Special equipment: a candy thermometer
For the moon pie cookies: Preheat the oven to 375 degrees F. Grease 2 large baking sheets.
Melt the butter with the marjoram in a large saucepan on low heat. Remove from the heat and stir in the sugar and salt. Add the egg whites one at a time and stir until well blended after each addition. Stir in the flour.
Drop the batter by rounded teaspoonfuls 2 inches apart onto the prepared baking sheets. Bake, one baking sheet at a time, until the edges of the cookies are browned (the centers should remain pale), 8 to 10 minutes. Immediately remove the cookies to wire racks to cool completely.
For the marshmallow filling: In a small bowl, soak the gelatin in 2 cups of cool water to soften.
In a small saucepan fitted with a candy thermometer, mix together the sugar, corn syrup and honey. (Note that you will use this saucepan twice, to make the syrup and melt the gelatin, eliminating the need to wash it between uses.) Place the saucepan over medium-high heat.
Meanwhile, in the bowl of an electric mixer, pour in the egg whites and beat on low speed until frothy. Add the pinch of salt. When the sugar syrup reaches about 210 degrees F, increase the speed of the mixer to high and beat the whites until they are thick and fluffy.

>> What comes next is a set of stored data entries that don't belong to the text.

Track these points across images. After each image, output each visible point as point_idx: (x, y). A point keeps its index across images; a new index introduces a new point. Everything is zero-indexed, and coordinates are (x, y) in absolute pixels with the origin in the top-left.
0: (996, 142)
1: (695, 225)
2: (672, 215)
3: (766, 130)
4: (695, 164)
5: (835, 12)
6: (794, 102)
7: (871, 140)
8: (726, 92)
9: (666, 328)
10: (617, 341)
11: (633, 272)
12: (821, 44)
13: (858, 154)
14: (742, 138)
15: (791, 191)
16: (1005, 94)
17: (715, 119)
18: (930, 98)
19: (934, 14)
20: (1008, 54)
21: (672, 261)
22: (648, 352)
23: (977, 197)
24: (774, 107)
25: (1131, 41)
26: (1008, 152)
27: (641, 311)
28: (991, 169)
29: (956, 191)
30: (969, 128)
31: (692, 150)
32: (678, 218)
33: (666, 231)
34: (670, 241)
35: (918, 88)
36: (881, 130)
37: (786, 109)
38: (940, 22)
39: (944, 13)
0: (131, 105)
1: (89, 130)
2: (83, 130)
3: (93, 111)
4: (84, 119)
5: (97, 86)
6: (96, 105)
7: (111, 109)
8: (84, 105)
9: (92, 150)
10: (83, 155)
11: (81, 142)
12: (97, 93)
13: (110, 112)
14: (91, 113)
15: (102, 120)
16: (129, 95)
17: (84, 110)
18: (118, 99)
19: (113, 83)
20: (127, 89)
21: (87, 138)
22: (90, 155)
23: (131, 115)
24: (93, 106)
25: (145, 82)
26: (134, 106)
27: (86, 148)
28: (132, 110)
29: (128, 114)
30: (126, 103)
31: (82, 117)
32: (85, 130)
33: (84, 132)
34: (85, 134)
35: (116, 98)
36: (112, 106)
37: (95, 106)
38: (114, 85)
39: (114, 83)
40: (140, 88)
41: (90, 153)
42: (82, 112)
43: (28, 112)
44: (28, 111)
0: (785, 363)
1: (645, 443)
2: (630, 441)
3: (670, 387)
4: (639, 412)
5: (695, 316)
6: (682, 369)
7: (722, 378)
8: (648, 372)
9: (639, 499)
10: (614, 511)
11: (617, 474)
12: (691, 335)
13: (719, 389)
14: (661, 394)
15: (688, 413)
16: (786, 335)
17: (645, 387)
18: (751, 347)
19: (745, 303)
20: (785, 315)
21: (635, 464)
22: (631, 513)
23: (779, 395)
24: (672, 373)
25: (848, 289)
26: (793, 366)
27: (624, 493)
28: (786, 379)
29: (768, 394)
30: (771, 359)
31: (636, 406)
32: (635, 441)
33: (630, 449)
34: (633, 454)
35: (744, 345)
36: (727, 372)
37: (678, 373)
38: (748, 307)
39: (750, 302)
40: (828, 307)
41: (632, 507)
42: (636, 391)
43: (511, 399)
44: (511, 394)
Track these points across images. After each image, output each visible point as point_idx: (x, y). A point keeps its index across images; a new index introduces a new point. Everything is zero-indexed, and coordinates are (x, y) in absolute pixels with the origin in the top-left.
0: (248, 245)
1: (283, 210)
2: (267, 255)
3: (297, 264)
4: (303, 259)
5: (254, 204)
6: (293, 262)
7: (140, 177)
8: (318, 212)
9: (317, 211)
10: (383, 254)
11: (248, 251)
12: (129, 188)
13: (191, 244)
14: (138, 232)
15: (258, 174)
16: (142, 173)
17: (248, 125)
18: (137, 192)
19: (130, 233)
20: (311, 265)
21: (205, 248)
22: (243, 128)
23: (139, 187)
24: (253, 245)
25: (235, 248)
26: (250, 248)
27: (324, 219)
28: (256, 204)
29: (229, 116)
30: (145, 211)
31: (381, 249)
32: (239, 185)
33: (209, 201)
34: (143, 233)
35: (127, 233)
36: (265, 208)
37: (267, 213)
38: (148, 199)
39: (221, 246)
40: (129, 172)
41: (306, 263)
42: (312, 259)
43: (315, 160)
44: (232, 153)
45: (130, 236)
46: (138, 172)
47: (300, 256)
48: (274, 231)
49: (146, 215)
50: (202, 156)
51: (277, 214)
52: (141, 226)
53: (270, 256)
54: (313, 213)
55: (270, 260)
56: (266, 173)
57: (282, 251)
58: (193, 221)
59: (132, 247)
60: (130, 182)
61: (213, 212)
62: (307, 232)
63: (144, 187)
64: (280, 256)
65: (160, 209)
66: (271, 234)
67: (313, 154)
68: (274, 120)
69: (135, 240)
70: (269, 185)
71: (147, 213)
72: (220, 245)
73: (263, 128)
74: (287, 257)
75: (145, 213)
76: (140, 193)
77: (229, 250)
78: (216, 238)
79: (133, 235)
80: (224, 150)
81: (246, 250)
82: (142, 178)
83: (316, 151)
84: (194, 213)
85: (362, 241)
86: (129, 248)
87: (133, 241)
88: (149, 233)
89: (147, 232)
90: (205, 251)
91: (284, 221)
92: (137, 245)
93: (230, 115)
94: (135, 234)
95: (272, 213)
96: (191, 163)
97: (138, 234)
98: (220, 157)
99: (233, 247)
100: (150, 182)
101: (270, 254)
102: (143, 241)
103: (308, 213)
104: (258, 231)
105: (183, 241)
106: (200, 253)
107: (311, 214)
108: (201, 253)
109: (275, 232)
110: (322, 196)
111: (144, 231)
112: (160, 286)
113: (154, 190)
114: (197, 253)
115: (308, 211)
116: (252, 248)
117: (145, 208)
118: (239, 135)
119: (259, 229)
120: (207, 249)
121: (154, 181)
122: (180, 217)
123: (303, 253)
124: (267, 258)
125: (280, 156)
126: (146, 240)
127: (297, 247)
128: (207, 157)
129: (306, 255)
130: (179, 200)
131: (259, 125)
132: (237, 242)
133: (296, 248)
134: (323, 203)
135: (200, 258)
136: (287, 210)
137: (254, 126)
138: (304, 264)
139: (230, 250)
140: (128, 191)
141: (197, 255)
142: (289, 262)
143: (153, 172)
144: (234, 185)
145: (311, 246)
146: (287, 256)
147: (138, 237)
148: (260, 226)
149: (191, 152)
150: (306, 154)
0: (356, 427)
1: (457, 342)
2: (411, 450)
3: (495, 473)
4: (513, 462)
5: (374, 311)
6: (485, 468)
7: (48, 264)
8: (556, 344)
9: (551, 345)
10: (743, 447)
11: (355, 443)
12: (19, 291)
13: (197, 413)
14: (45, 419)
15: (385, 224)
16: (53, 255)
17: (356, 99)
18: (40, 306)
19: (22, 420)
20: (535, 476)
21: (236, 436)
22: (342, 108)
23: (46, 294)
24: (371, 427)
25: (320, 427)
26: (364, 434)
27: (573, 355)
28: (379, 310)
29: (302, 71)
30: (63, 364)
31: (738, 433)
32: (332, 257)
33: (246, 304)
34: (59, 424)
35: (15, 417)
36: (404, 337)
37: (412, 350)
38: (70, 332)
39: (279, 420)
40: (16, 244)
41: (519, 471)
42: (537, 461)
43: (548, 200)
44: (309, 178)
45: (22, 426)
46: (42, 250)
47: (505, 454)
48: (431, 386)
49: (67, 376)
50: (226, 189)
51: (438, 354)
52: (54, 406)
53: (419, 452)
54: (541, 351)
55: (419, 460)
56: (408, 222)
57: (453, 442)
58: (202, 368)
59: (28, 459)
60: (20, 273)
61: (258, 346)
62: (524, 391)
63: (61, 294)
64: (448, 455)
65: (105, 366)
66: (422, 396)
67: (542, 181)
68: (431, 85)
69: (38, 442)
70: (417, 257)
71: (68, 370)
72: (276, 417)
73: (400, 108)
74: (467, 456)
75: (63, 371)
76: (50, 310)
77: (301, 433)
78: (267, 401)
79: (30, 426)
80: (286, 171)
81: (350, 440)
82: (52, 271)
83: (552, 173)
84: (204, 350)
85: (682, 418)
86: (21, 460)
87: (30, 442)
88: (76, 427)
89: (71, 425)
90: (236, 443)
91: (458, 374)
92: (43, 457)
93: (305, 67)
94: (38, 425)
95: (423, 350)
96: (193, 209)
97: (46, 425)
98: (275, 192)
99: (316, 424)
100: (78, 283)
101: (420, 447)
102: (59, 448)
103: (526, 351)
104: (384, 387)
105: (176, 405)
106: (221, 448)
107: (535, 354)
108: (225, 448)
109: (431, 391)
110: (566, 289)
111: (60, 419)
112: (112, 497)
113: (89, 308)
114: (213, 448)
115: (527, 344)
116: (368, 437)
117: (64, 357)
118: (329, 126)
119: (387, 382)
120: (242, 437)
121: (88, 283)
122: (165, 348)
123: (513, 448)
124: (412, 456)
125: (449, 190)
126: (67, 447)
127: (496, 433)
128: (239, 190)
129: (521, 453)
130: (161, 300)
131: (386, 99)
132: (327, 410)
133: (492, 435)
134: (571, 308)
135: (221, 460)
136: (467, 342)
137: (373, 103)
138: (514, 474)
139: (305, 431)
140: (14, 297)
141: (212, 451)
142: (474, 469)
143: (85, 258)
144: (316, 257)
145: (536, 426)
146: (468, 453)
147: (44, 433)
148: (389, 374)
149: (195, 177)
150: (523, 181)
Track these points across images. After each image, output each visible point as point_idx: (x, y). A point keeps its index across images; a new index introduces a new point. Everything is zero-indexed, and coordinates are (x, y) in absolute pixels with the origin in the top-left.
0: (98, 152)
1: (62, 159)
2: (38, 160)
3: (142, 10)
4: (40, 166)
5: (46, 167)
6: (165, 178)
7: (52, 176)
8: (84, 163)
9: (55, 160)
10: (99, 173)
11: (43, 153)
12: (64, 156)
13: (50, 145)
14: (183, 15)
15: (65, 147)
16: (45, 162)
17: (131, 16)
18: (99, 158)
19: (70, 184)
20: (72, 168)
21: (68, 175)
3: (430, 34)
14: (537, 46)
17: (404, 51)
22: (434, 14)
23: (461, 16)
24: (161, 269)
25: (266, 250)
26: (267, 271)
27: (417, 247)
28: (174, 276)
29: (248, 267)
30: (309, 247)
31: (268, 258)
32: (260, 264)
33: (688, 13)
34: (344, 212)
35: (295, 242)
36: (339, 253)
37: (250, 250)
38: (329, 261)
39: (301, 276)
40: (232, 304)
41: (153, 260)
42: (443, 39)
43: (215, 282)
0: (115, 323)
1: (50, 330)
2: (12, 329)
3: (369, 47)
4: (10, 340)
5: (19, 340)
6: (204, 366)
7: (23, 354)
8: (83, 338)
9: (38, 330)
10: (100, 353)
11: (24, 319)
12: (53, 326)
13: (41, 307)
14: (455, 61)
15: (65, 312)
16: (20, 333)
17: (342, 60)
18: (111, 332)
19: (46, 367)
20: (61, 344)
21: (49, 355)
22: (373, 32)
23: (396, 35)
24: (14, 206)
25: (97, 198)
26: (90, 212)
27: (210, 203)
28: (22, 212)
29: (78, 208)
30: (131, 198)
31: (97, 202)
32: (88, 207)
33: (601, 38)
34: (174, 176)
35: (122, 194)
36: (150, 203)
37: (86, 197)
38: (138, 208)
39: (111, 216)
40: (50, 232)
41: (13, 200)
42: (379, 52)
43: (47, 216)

When the syrup reaches 245 degrees F, while the mixer is running on high speed, slowly pour the hot syrup into the whites, pouring so that the syrup does not fall on the whisk (or some of the syrup will splatter and stick to the sides of the bowl). Continue mixing.
Scrape the gelatin and 1/3 cup of the soaking water into the pan that you used for the syrup. There should still be enough residual heat left in the pan from making the syrup to dissolve the gelatin.
Pour the liquefied gelatin slowly into the whites as they are whipping. Add the vanilla paste and continue to whip until the mixture feels completely cool when you touch the outside of the bowl, about 5 minutes.
Immediately pipe the marshmallow into the cookies and sandwich.
This recipe was created by a contestant during a cooking competition. It has not been tested for home use.